The researchers analyzed the data according to 217 hospital referral regions (HRR), which reflect regional healthcare markets for tertiary medical care. From this process they identified five distinct regional trajectories of test adoption. Less than 1% of patients were tested in all five groups at baseline, but adoption of this testing increased during the 6-year study period from 4% in the lowest adopting group to 33.8% in the highest.
In comparison to HRRs with the lowest test adoption, those in the highest had higher HRR education measures, household income, and prostate cancer resources, such as density of providers and rates of prostate-specific antigen testing.
The authors did not find a direct link between race and the trajectories but cautioned that this could be due to the study sample of younger, commercially insured patients, which might mitigate racial disparities in accessing cancer care. They also didn’t have access to patient-level demographics, so couldn’t rule-out the possibility of racial differences.
Unrelated geographic regions shared testing adoption trajectories, suggesting similar local level conditions might promote dissemination of new technologies, like access to research-oriented medical centers, relationships with industry, or interest among patients.
Single-page Artificial Pancreas Dashboard Proposed for Reporting Key Glucose Management Metrics
A standardized single-page reporting format for seven glucose metrics across all hybrid closed-loop (HCL) glucose management systems could boost uptake and appropriate use of the systems, ultimately improving patient care, according to the researchers who proposed this report, dubbed Artificial Pancreas Dashboard (AP Dashboard) (Diabetes Technol Ther 2021;23:10.1089/dia.2020.0622). In proposing AP Dashboard, Viral Shah, MD, and Satish Garg, MD, University of Colorado (CU) faculty members and practitioners at the CU Barbara Davis Center for Diabetes, noted that despite advances in therapies and technologies, diabetes outcomes have not improved markedly, and only about one-third of patients achieve optimal glycemic control. While recognizing socioeconomic barriers to accessing newer technologies, the authors also posited that providers’ lack of knowledge could be a major barrier. Finding easier ways to interpret glucose and insulin metrics and optimize HCL settings could help, they suggested.

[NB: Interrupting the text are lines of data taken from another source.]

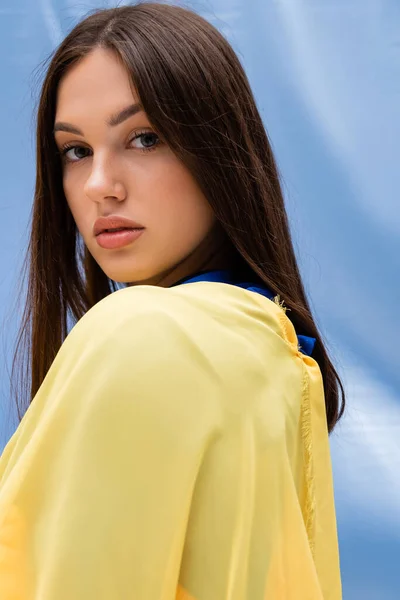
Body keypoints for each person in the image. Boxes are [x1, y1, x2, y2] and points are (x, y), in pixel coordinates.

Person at [0, 3, 344, 599]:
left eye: (145, 137)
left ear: (219, 151)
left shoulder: (147, 334)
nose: (99, 185)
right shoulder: (268, 346)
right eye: (75, 151)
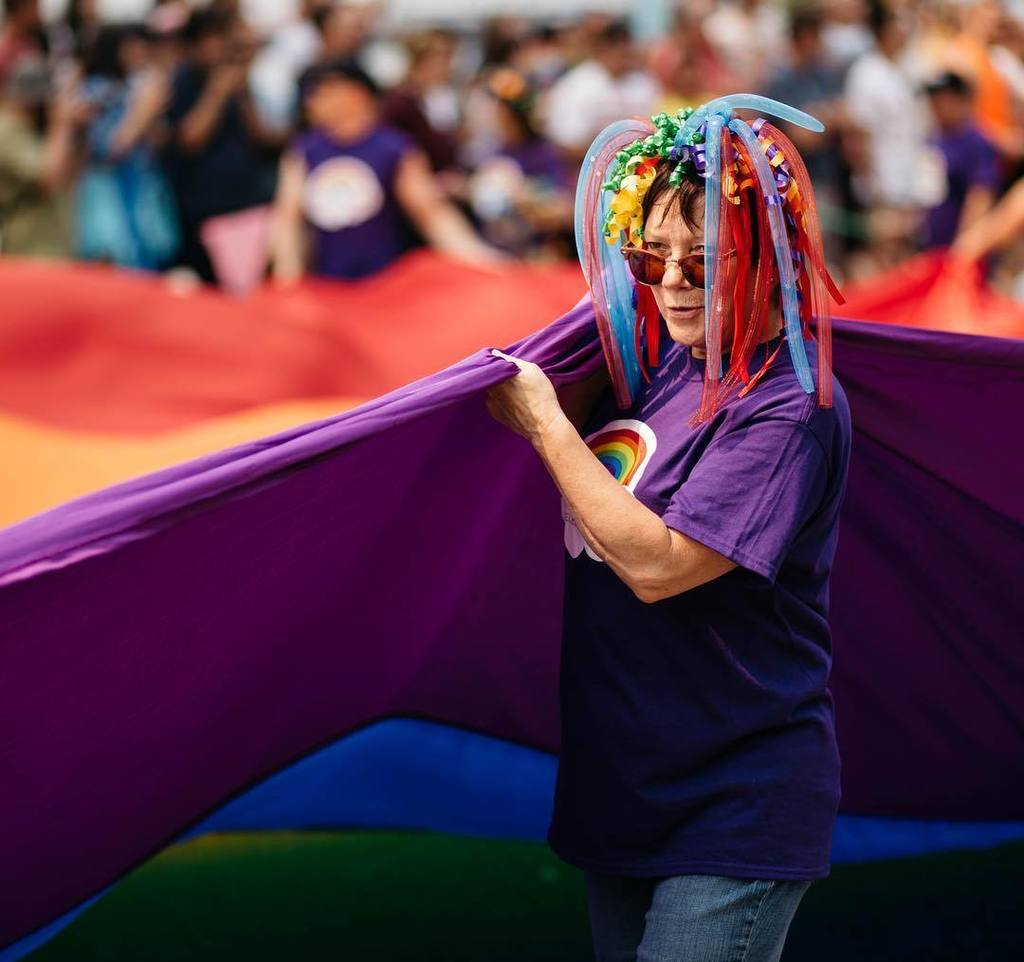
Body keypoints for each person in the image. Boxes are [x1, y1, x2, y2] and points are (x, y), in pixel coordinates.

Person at [486, 96, 851, 962]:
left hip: (735, 797)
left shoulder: (788, 404)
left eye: (708, 258)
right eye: (654, 257)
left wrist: (545, 425)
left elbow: (657, 565)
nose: (676, 281)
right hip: (625, 786)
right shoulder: (655, 366)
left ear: (772, 255)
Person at [271, 58, 500, 282]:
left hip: (385, 282)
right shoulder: (305, 150)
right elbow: (288, 219)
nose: (312, 103)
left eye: (323, 93)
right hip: (328, 284)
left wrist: (482, 261)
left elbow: (431, 213)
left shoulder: (393, 148)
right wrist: (288, 280)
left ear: (356, 93)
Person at [164, 8, 281, 283]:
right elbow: (189, 139)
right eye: (215, 38)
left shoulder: (238, 79)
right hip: (201, 206)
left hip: (246, 202)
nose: (222, 47)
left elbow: (261, 138)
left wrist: (241, 92)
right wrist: (217, 91)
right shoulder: (183, 81)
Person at [921, 70, 1000, 250]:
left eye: (942, 98)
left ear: (961, 100)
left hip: (959, 252)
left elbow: (980, 197)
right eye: (932, 98)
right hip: (932, 248)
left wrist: (963, 251)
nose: (935, 105)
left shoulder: (976, 142)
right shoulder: (935, 138)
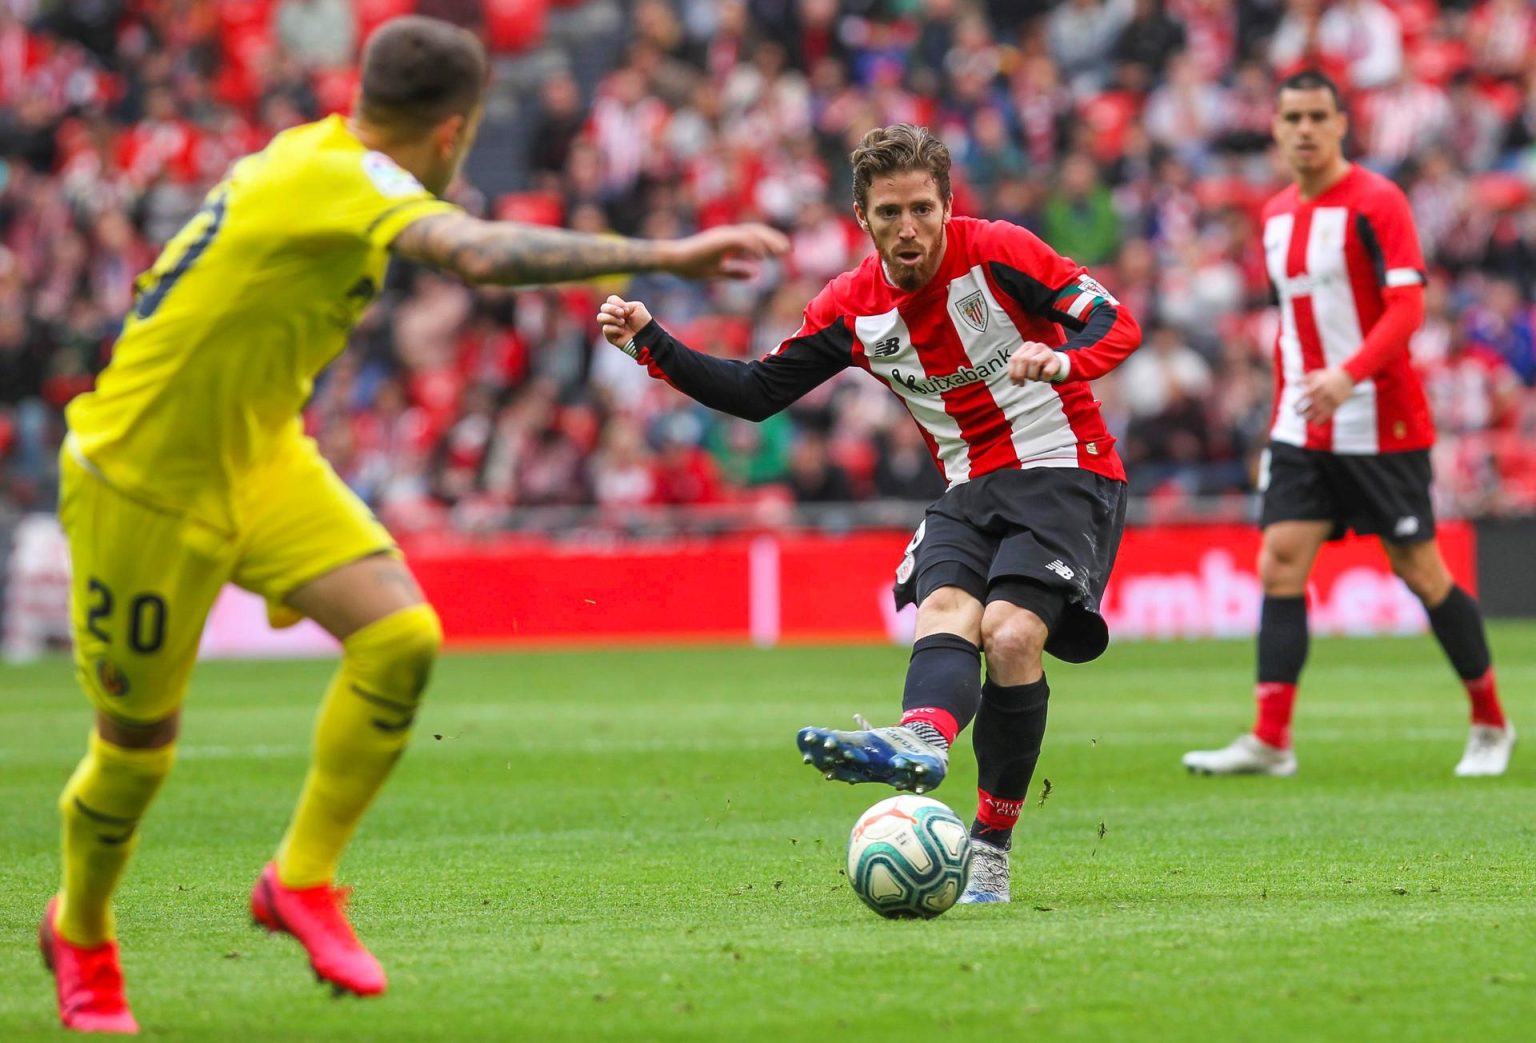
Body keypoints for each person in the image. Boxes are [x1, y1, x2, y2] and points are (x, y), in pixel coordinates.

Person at [41, 16, 785, 1035]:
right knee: (135, 751)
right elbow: (474, 254)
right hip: (142, 479)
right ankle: (79, 930)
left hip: (257, 453)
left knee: (399, 637)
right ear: (453, 132)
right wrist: (667, 253)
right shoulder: (349, 179)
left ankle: (300, 879)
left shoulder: (310, 155)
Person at [597, 123, 1142, 905]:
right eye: (890, 213)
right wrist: (654, 343)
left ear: (948, 204)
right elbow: (757, 393)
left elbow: (1114, 319)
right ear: (862, 217)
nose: (909, 228)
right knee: (946, 608)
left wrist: (1066, 356)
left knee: (1013, 633)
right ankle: (922, 737)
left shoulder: (999, 250)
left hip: (1065, 469)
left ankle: (991, 843)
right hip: (966, 485)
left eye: (923, 208)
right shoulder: (850, 307)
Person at [1181, 70, 1515, 779]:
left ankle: (1491, 720)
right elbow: (1290, 332)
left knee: (1420, 570)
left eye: (1316, 116)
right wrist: (1281, 414)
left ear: (1340, 124)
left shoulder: (1377, 201)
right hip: (1303, 424)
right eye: (1291, 116)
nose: (1303, 128)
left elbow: (1407, 310)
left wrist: (1349, 374)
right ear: (1274, 127)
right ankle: (1271, 739)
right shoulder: (1273, 217)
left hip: (1379, 421)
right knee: (1279, 561)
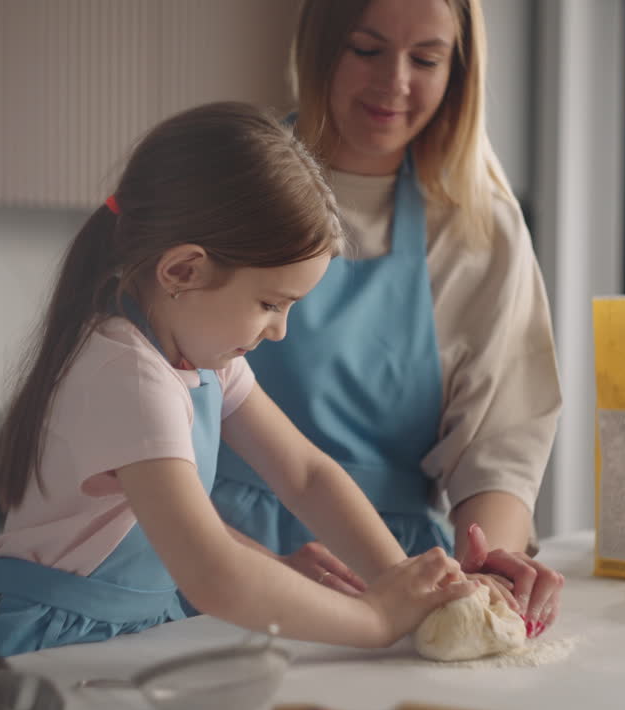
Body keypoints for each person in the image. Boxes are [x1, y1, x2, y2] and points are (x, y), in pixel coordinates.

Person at [0, 102, 499, 669]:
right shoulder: (129, 375)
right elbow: (211, 572)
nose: (280, 330)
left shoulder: (201, 359)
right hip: (51, 651)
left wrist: (397, 581)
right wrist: (373, 619)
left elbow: (306, 474)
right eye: (270, 303)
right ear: (183, 271)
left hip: (129, 637)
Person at [211, 0, 565, 638]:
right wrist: (252, 561)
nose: (395, 82)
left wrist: (487, 563)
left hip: (395, 570)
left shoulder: (480, 231)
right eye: (366, 50)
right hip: (221, 550)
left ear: (459, 69)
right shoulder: (233, 187)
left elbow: (498, 444)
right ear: (318, 49)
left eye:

The seven AP Dashboard components would include: glucose metrics; hypoglycemia; insulin; user experience; hyperglycemia; glucose modal-day profile; and insight. The proposed glucose metrics include: mean glucose; standard deviation (SD) and/or coefficient of variation (CV); glucose management indicator (GMI); and a visual graph of continuous glucose monitor (CGM) metrics like time in range, above range, and below range.
Most members of an expert panel in 2012 agreed that mean glucose is a simple metric that both patients and physicians understand.
While CV is more constant and not affected by mean glucose or HbA1c, the authors believe that patients and clinicians find SD easier to understand. GMI is the new logistic regression formula to estimate HbA1c based on mean glucose.
In a break from current practices, the authors propose including in AP Dashboard both level 1 hypoglycemia (CGM glucose <70 mg/dL) and level 2 hypoglycemia (CGM glucose <54 mg/dL). Just reporting level 1 hypoglycemia doesn’t provide enough information to develop an action plan for minimizing hypoglycemia, according to Shah and Garg. To avoid over-reporting hypoglycemic events they proposed reporting level 1 episodes that last at least 15 minutes.